We recently showed that when multiple stimuli are present, some neurons exhibit activity patterns that fluctuate between those evoked by each stimulus alone [1]. This dynamic code could allow the representation of all stimuli within the same population of neurons. Such fluctuations may be a widespread phenomenon in the brain, but would be overlooked using conventional analysis methods that investigate mean activity pooled across trials. Of particular interest are cases in which the time-and-trial-pooled responses evoked by multiple stimuli appear to reflect the average of the responses to each stimulus presented in isolation. This phenomenon, known as divisive normalization [2], has been observed in visual brain areas such as V1 and MT [3] as well as other sensory and cognitive domains [4, 5, 6, 7, 8, 9]. However, such responses could either reflect a true averaging of the two stimuli/conditions, producing a consistent stable intermediate level of firing on each trial, or could reflect a dynamic code that flexibly shifts between the individual stimuli across trials.

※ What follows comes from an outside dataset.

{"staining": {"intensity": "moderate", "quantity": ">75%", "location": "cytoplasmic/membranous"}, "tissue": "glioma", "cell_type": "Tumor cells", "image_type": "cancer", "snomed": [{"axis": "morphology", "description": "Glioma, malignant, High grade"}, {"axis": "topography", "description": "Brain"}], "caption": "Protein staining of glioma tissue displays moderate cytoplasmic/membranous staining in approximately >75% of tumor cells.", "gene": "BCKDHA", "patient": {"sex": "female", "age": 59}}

To evaluate neural responses on a single trial basis, the novel statistical approach introduced in Caruso et al. (2018) characterizes the distribution of spike counts elicited in response to two simultaneous stimuli using Bayesian inference. Here we provide a general assessment of the sensitivity and specificity of that approach by simulating known neural responses as benchmark cases. In particular, we investigate how the analysis performs as we parametrically varied the data sample size (number of trials), the mean firing rate of responses, and the difference between spike counts across conditions.

We demonstrate that our approach accurately categorizes synthetic neural data into expected categories. The robustness of the results depends heavily on sample size, as well as on firing rate differences between the two single cue conditions. Importantly, the model performs very well under reasonable experimental values (20 trials per condition, 60% firing rate change between conditions). Finally, we show that that the model gracefully handles datasets that do not exactly match any of the tested hypotheses. These results demonstrate the viability of the analysis method and provide constraints for interpretation of actual neural data.

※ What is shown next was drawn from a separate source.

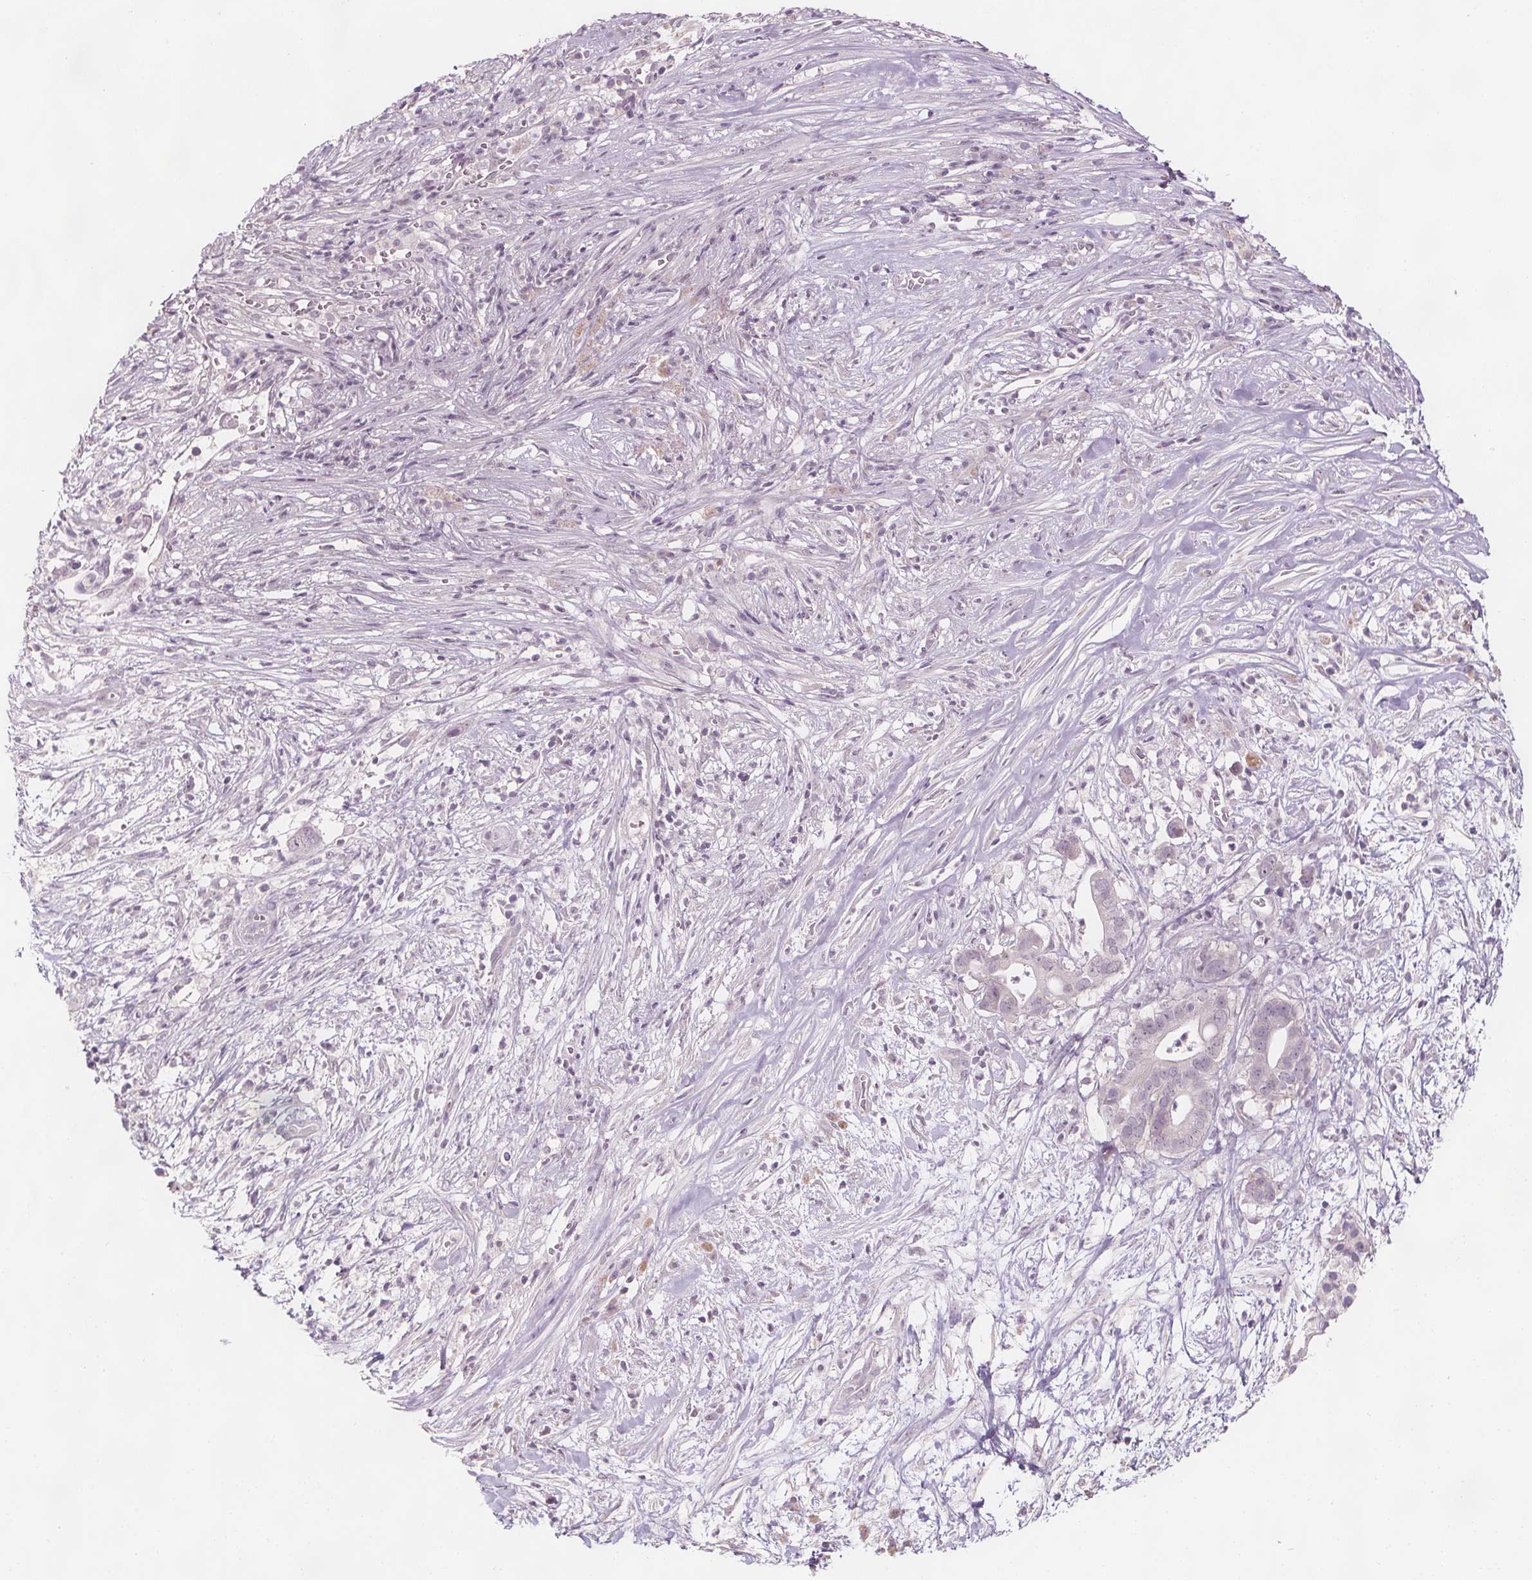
{"staining": {"intensity": "negative", "quantity": "none", "location": "none"}, "tissue": "pancreatic cancer", "cell_type": "Tumor cells", "image_type": "cancer", "snomed": [{"axis": "morphology", "description": "Adenocarcinoma, NOS"}, {"axis": "topography", "description": "Pancreas"}], "caption": "Photomicrograph shows no protein expression in tumor cells of adenocarcinoma (pancreatic) tissue. Brightfield microscopy of immunohistochemistry (IHC) stained with DAB (3,3'-diaminobenzidine) (brown) and hematoxylin (blue), captured at high magnification.", "gene": "C1orf167", "patient": {"sex": "male", "age": 61}}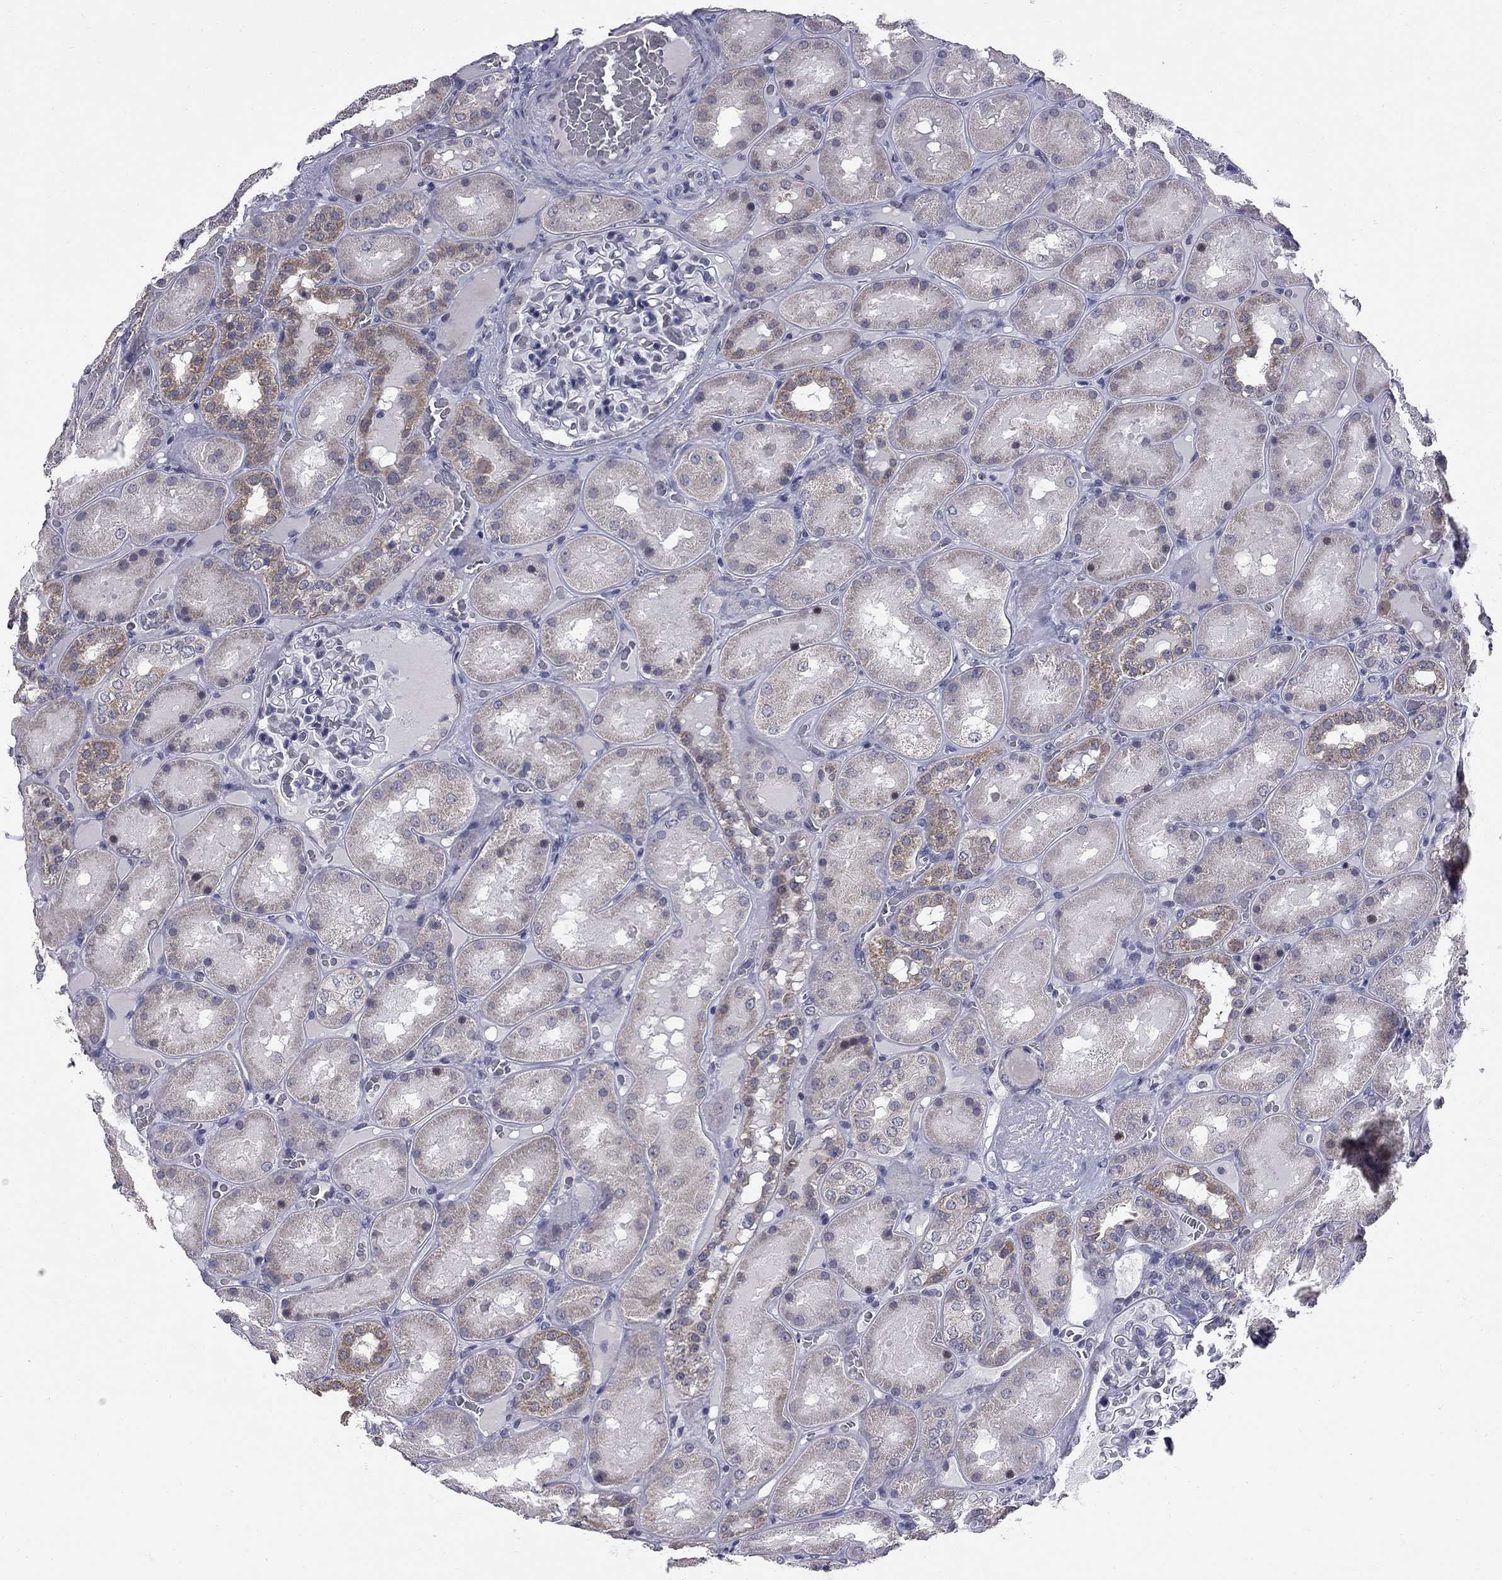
{"staining": {"intensity": "negative", "quantity": "none", "location": "none"}, "tissue": "kidney", "cell_type": "Cells in glomeruli", "image_type": "normal", "snomed": [{"axis": "morphology", "description": "Normal tissue, NOS"}, {"axis": "topography", "description": "Kidney"}], "caption": "Cells in glomeruli show no significant protein expression in normal kidney. (Brightfield microscopy of DAB IHC at high magnification).", "gene": "HTR4", "patient": {"sex": "male", "age": 73}}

2 |. EXPERIMENTAL RATIONALE AND PROCEDURES

2.1 |. Neural encoding patterns to be assessed

For simplicity, our approach focused on the case of two simultaneously presented stimuli (dual stimuli) but can be extended to a larger number of stimuli. We consider an experimental setup in which a neuron’s response is recorded in three interleaved conditions: in the presence of a single stimulus “A”, a single stimulus “B”, or both stimuli A and B (“AB”). We considered four possible response distributions to dual stimuli, in relation to the distributions observed when only one stimulus is present (Figure 1).

1. Neurons might respond to only one of the stimuli, and do so consistently (i.e respond to the same one) across trials. One way this could occur would be if only one stimulus is located in a neuron’s receptive field, but it might also apply when both stimuli are in the receptive field (sometimes referred to as a winner-take-all encoding). We label this possibility “single”.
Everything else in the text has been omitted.